Quickstart

YESciEval is a library designed to evaluate the quality of synthesized scientific answers using predefined rubrics and advanced LLM-based judgment models. This guide walks you through how to evaluate answers based given rubrics (i.e. informativeness) using a pretrained or a custom judge and parse LLM output into structured JSON.

The following example shows the how to run a AskAutoJudge on Informativeness rubric:

from yescieval import AskAutoJudge, GPTParser
from yescieval.rubric.pointwise.fidelity import Informativeness

# Sample papers used in form of {"title": "abstract", ... }
papers = {
    "A Study on AI": "This paper discusses recent advances in artificial intelligence, including deep learning.",
    "Machine Learning Basics": "An overview of supervised learning methods such as decision trees and SVMs.",
    "Neural Networks Explained": "Explains backpropagation and gradient descent for training networks.",
    "Ethics in AI": "Explores ethical concerns in automated decision-making systems.",
    "Applications of AI in Healthcare": "Details how AI improves diagnostics and personalized medicine."
}

# Input question and synthesized answer
question = "How is AI used in modern healthcare systems?"
answer = (
    "AI is being used in healthcare for diagnosing diseases, predicting patient outcomes, "
    "and assisting in treatment planning.

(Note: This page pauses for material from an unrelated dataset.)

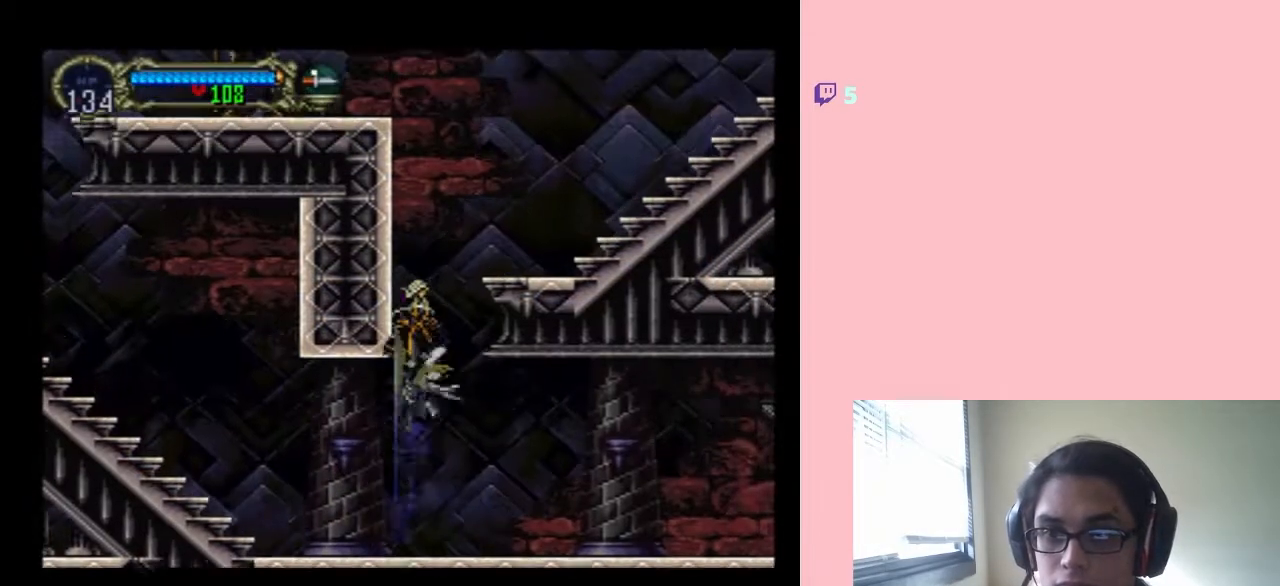
{"dt_ms": 500, "buttons": ["B", "DPAD_RIGHT"], "left_stick": "center", "right_stick": "center", "events": [[33, "B", "up"], [117, "B", "down"], [117, "DPAD_RIGHT", "down"]]}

It also supports personalized medicine and medical imaging."
)

# Step 1: Create a rubric
rubric = Informativeness(papers=papers, question=question, answer=answer)
instruction_prompt = rubric.instruct()

# Step 2: Load the evaluation model (judge)
judge = AskAutoJudge()
judge.from_pretrained(token="your_huggingface_token", device="cpu")

# Step 3: Evaluate the answer
result = judge.judge(rubric=rubric)

print("Raw Evaluation Output:")
print(result)

Tip

  • Ensure your Hugging Face model token has access to the model (e.g., YESciEval-ASK-Llama-3.1-8B).

  • Use the device="cuda" if running on GPU for better performance.

  • Add more rubrics such as Informativeness, Relevancy, etc for multi-criteria evaluation.

Output Parser: If the model outputs unstructured or loosely structured text, you can use GPTParser to parse it into valid JSON.

from yescieval import GPTParser

raw_output = "` {rating: `4`, rational: The answer covers key aspects of how AI is applied in healthcare, such as diagnostics and personalized medicine.} `"

parser = GPTParser(openai_key="your_openai_key")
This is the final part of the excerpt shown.